Exercises
1) Using the forum thread about the Binks Humdinger, give short answers to these questions:
(a) What price is asked for the unused machine?
(b) Up to what tip size will a 540 run?
(c) How many feet of strong rope does Wolfgang suggest getting?
2) Reproduce the passage of the Binks Humdinger thread that opens with the words containing "## ibsocal (Apr" and closes with "adjust the machine.".

Excerpt to read
-*-*-

# Binks Humdinger



## waho6o9 (Jun 3, 2009)

Is a binks humdinger worth purchasing for 250.00 unused? Anyone like or dislike the machine? I've done a forum/google search. I'd appreciate any information on it. Thanks. The machine is out of the late 1990's.:whistling2:


----------



## ibsocal (Apr 17, 2007)

a good pump back in the day,parts will be hard to find later on so i think you should pass.i had one and a couple superbees.


----------



## Monroe (Mar 10, 2008)

I would pass on it. As mentioned parts will be hard to come by. If you can't repair yourself, maintenance will be spendy as well.

Virtually all Home Depot Tool Rentals have just about aged out their fleet of Airlessco 540's. Most stores have some for sale. If you're not in a hurry, make friends with the department head. Bring him a burger or soda - they seldom have time for lunch  then hit him up for the residual value on a clean sprayer. The pumps usually have new seals (only pump wear and tear part). The motor is a Leeson and is as reliable as a stone doorstop. Parts are easy to get and maintenance is easy enough my 11 year old son can repair and or adjust the machine.

I'm not knocking anyone elses equipment or choice of equipment just passing on what I know. A 540 will run 300' of hose and 300' of extension cord (10ga). It will run up to a .027 tip. It will move over half a gallon of paint onto your surface in 60 seconds. It is a machine that you can make a living with. It can be bought right, it will last, it is easy to repair.

Good luck with whatever you decide.

Monroe


----------



## waho6o9 (Jun 3, 2009)

*Thanks for the help*

I shall pass on said machine and keep looking. Thanks for the help! I sure do appreciate it. Yo. :thumbup:


----------



## Workaholic (Apr 17, 2007)

I would pass on it too. Stick with Graco, Titan or airlessco


----------



## Wolfgang (Nov 16, 2008)

Getting parts for Binks pumps is a real pita. It's just easier to get 50' of strong rope and use them for a boat anchor. Slowly switching my smaller and med size pumps over to Airlessco. Those things are darn near bullet-proof, just hope Graco doesnt mess them up.


----------



## Monroe (Mar 10, 2008)

Wolfgang said:


> Getting parts for Binks pumps is a real pita. It's just easier to get 50' of strong rope and use them for a boat anchor. Slowly switching my smaller and med size pumps over to Airlessco. Those things are darn near bullet-proof, just hope Graco doesnt mess them up.

-*-*-

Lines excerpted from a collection
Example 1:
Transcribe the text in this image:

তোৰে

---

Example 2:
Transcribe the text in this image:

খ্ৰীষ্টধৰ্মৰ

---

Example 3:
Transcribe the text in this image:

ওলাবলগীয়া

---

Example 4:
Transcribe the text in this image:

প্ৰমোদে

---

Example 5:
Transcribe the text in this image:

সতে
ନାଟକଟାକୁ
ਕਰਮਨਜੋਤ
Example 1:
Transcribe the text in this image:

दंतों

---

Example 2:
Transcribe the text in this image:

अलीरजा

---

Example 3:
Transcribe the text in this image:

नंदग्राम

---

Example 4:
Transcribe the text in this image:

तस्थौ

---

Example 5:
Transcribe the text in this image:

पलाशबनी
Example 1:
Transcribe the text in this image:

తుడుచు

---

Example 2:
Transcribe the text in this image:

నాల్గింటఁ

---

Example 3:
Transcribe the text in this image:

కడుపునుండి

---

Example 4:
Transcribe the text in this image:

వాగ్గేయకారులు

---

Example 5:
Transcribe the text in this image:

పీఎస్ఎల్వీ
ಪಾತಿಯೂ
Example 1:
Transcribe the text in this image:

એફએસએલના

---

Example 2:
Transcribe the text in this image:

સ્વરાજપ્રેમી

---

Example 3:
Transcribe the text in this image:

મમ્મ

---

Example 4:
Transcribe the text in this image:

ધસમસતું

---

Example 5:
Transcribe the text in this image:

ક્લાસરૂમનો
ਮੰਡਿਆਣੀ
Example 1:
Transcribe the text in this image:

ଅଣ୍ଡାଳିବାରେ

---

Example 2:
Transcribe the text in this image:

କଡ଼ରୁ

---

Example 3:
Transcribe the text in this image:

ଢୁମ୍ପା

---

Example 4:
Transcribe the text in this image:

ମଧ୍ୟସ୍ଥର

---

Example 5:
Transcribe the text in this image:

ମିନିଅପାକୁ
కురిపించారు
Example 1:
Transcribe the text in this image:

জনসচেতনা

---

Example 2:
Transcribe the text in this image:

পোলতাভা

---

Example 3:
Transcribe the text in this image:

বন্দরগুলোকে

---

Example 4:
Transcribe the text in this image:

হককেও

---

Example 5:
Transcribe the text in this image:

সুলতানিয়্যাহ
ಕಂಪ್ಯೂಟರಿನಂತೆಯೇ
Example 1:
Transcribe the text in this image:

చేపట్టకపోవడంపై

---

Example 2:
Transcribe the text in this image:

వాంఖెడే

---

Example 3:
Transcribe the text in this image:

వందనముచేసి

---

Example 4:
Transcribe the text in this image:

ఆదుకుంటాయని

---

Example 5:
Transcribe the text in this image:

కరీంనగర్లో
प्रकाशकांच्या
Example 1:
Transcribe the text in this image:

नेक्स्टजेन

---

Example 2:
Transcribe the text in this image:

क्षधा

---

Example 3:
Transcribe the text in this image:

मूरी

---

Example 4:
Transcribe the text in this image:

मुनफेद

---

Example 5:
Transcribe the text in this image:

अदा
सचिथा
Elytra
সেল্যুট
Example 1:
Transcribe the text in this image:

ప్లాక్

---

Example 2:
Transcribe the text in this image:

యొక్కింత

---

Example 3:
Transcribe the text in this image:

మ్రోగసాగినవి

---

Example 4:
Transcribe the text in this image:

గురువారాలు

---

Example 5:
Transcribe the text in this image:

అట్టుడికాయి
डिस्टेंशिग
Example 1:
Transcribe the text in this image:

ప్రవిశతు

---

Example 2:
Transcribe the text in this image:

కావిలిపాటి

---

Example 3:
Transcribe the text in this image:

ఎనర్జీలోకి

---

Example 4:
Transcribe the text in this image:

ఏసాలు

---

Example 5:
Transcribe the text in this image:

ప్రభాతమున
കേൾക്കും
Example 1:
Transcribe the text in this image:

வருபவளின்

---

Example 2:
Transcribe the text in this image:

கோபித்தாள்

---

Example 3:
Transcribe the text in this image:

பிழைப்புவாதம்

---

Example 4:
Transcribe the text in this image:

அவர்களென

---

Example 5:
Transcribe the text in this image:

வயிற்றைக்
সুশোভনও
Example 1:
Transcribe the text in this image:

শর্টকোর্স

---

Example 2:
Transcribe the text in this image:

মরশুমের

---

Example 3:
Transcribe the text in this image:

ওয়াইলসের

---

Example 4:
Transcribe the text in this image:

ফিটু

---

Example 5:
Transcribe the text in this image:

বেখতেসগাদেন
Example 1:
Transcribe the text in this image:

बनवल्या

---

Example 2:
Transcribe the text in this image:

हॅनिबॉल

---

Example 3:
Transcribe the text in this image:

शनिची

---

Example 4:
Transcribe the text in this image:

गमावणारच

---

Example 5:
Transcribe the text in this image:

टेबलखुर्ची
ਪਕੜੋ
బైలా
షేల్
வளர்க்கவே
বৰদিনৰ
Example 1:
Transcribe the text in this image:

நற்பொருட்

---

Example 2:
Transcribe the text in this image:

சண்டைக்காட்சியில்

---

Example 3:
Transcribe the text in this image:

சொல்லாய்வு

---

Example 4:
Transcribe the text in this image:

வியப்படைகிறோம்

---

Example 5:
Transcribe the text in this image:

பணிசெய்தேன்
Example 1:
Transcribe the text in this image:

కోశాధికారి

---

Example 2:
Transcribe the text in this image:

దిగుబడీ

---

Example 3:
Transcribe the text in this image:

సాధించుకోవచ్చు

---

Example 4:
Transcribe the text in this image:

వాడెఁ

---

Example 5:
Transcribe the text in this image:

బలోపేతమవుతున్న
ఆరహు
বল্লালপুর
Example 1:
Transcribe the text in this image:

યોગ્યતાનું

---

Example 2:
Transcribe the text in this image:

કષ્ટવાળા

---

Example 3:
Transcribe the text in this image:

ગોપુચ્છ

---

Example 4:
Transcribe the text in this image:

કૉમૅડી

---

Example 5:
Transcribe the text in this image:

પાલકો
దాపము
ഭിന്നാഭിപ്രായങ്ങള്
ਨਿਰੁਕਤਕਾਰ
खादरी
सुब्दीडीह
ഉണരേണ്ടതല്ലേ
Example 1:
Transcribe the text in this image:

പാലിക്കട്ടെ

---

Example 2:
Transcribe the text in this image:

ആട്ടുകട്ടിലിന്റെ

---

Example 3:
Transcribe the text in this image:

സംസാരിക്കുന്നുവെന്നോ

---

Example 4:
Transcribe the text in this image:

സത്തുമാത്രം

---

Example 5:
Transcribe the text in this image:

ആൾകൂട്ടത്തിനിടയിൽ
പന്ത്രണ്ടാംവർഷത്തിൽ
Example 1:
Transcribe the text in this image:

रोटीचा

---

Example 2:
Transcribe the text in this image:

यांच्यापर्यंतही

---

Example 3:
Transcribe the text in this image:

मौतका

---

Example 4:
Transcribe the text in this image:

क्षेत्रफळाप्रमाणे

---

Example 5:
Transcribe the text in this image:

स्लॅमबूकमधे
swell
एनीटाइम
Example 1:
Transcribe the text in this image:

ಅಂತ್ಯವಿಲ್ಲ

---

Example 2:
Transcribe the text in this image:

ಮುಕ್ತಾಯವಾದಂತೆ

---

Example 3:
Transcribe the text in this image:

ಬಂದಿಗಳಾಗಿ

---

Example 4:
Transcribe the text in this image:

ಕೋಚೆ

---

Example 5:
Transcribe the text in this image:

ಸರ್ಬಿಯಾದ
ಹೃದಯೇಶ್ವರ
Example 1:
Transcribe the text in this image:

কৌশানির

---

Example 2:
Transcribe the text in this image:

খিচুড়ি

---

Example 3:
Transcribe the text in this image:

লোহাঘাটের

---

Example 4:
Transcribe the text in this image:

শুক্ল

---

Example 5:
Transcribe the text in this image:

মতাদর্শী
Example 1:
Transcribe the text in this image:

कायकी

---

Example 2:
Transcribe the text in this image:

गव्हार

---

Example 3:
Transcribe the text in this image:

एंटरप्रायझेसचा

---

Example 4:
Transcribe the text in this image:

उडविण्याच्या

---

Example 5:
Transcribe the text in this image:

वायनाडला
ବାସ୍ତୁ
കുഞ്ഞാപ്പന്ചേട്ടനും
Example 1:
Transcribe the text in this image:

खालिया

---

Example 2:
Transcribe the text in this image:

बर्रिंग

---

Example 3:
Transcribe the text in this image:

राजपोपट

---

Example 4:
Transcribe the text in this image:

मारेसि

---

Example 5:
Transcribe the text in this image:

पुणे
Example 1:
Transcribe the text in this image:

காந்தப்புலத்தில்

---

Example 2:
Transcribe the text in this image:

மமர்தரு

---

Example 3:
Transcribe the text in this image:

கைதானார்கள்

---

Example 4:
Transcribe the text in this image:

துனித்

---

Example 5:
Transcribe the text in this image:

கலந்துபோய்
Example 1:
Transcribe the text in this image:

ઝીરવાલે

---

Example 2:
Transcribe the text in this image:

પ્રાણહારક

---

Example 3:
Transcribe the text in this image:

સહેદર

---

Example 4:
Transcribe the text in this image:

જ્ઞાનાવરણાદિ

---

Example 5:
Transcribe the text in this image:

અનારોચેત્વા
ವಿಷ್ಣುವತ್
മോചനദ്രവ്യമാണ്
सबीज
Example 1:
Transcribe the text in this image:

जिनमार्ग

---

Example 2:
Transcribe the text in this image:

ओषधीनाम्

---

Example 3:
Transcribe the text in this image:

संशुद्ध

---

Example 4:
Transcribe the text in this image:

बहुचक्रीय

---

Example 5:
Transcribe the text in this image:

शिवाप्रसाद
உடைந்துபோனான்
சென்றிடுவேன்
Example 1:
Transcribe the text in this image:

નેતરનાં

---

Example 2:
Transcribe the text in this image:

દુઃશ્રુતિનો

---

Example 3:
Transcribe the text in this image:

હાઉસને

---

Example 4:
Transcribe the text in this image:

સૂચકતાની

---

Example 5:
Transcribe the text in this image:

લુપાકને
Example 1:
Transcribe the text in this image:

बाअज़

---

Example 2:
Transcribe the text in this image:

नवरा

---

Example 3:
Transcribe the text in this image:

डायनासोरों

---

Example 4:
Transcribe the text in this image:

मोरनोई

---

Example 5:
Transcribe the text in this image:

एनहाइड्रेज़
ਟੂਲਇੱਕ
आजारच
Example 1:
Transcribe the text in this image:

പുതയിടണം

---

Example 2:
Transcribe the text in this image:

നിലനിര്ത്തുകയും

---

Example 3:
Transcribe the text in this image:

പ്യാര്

-*-*-

Solutions
1)
(a) 250.00
(b) A .027 tip
(c) 50 feet

2)
## ibsocal (Apr 17, 2007)

a good pump back in the day,parts will be hard to find later on so i think you should pass.i had one and a couple superbees.


----------



## Monroe (Mar 10, 2008)

I would pass on it. As mentioned parts will be hard to come by. If you can't repair yourself, maintenance will be spendy as well.

Virtually all Home Depot Tool Rentals have just about aged out their fleet of Airlessco 540's. Most stores have some for sale. If you're not in a hurry, make friends with the department head. Bring him a burger or soda - they seldom have time for lunch  then hit him up for the residual value on a clean sprayer. The pumps usually have new seals (only pump wear and tear part). The motor is a Leeson and is as reliable as a stone doorstop. Parts are easy to get and maintenance is easy enough my 11 year old son can repair and or adjust the machine.